“Di bawah tekanan dari ratusan karyawan penggagas, Twitter mengusir Trump dari platformnya, Presiden AS yang sedang menjabat, walaupun mereka sendiri mengakui bahwa dia tidak melanggar aturan,” ujar Musk dalam sebuah cuitan, Selasa , 13 Desember 2022.
Pernyataan Musk tersebut mengutip suatu utas dari Founder The Free Press Bari Weiss. Weiss sendiri sejak sementara waktu kemudian membuat rangkaian utas wacana data-data tersembunyi yang bertajuk Twitter Files. Utas ihwal pemblokiran Trump ini ialah bab kelima.
Weiss lalu menuturkan kronologi pemblokiran akun laki-laki bernama lengkap Donald J. Trump (DJT) itu, yang dimulai pada 8 Januari 2021 ketika Trump melontarkan dua kicauan.
“75.000.000 Patriot Amerika hebat yang memilih aku, AMERICA FIRST, dan JADIKAN AMERIKA HEBAT LAGI, akan mempunyai SUARA RAKSASA jauh di periode depan. Mereka tidak akan dianggap remeh atau diperlakukan tidak adil dengan cara, bentuk, atau bentuk apa pun!!!” kicau Trump, pukul 06.46 waktu setempat.
Satu jam lalu, Trump melontarkan cuitan lain, adalah “Kepada semua yang telah bertanya, aku tidak akan pergi ke Peresmian pada 20 Januari.”
Konteksnya, saat itu Trump sudah dinyatakan kalah dalam Pemilihan Umum Presiden AS 2020 dari Joe Biden. Trump lantas menuding kecurangan pemilu dan menghasut pendukungnya via beberapa kicauan. Hasilnya, massa menggeruduk U.S Capitol (Gedung dewan perwakilan rakyat-nya Amerika) pada 6 Januari 2021.
Weiss mengungkap selama beberapa tahun Twitter bantu-membantu sudah menolak rekomendasi dari internal maupun eksternal untuk memblokir Trump.
Alasannya, memblokir pemimpin dunia dari platform atau meniadakan tweet kontroversial mereka akan menyembunyikan isu penting yang seharusnya dapat dilihat dan diperdebatkan orang.
“Misi kami ialah untuk menawarkan lembaga yang memungkinkan orang menerima isu dan melibatkan pemimpin mereka secara pribadi,” kata Twitter di lamannya pada 2019.

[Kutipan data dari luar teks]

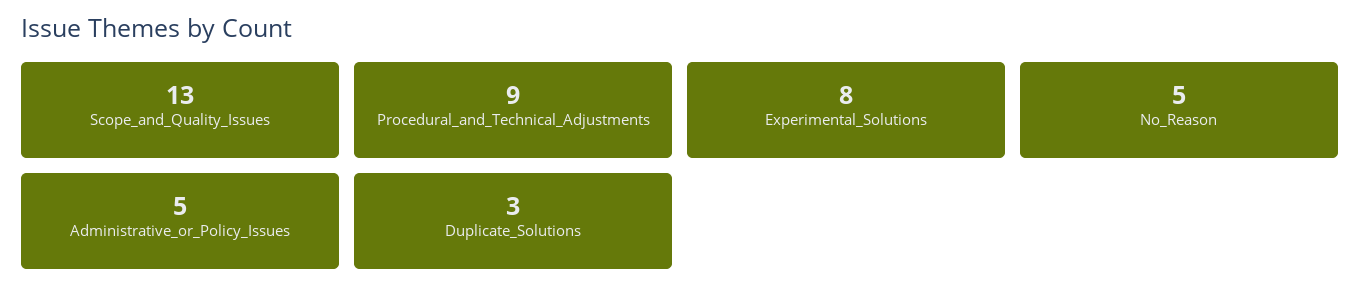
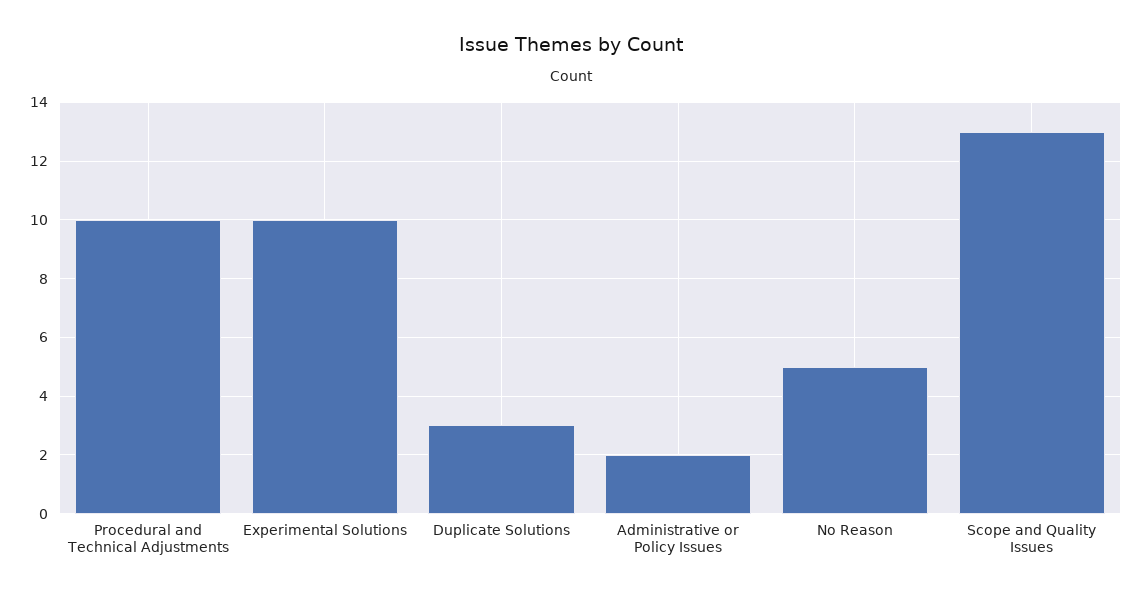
  {
    "Scope_and_Quality_Issues": 13,
-   "Procedural_and_Technical_Adjustments": 9,
+   "Procedural_and_Technical_Adjustments": 10,
-   "Experimental_Solutions": 8,
+   "Experimental_Solutions": 10,
    "No_Reason": 5,
-   "Administrative_or_Policy_Issues": 5,
+   "Administrative_or_Policy_Issues": 2,
    "Duplicate_Solutions": 3
  }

Mereka menambahkan, tujuan Twitter yakni untuk “melindungi hak publik untuk mendengar dari pemimpin mereka dan meminta pertanggungjawaban mereka.”
Sejak 6 Januari, tekanan untuk memblokir Trump dari Twitter ini berkembang, baik di dalam maupun di luar platform ini.
Meski demikian, ada juga yang tidak setuju pada pemblokiran tersebut di internal Twitter. “Mungkin alasannya adalah saya dari China. Saya sungguh mengerti bagaimana sensor dapat menghancurkan diskusi publik,” kata seorang karyawan Twitter pada 7 Januari.
Weiss menyampaikan bunyi-bunyi seperti itu merupakan minoritas yang berlainan di dalam perusahaan. Di seluruh kanal Slack, banyak karyawan Twitter yang kesal alasannya adalah Trump tidak diblokir sejak lama. Bahkan, sejumlah karyawan melaksanakan langkah terstruktur untuk mendesak pimpinan mereka memblokir Trump.
“Kita mesti melaksanakan hal yang benar dan memblokir akun ini,” kata seorang staf. “Cukup terang beliau akan mencoba menyulut hasutan tanpa melanggar aturan,” kata staf yang lain.
Pada sore hari 8 Januari, The Washington Post mempublikasikan surat terbuka yang ditandatangani oleh lebih dari 300 karyawan Twitter kepada CEO Jack Dorsey yang menuntut pemblokiran Trump.
“Kita mesti mengusut keterlibatan Twitter dalam terkait apa yang disebut Presiden Terpilih Biden selaku pemberontakan,” kata surat tersebut.
Namun, staf Twitter yang diperintahkan untuk memeriksa cuitan dengan cepat menyimpulkan bahwa Trump tidak melanggar kebijakan Twitter.
“Saya pikir kami akan kesusahan untuk menyebut ini yaitu hasutan,” kata salah satu staf.
“Cukup terperinci beliau mengatakan ‘Patriot Amerika’ adalah orang-orang yang menentukan beliau dan bukan teroris (kita bisa menyebutnya begitu, kan?) mulai hari Rabu,” tuturnya.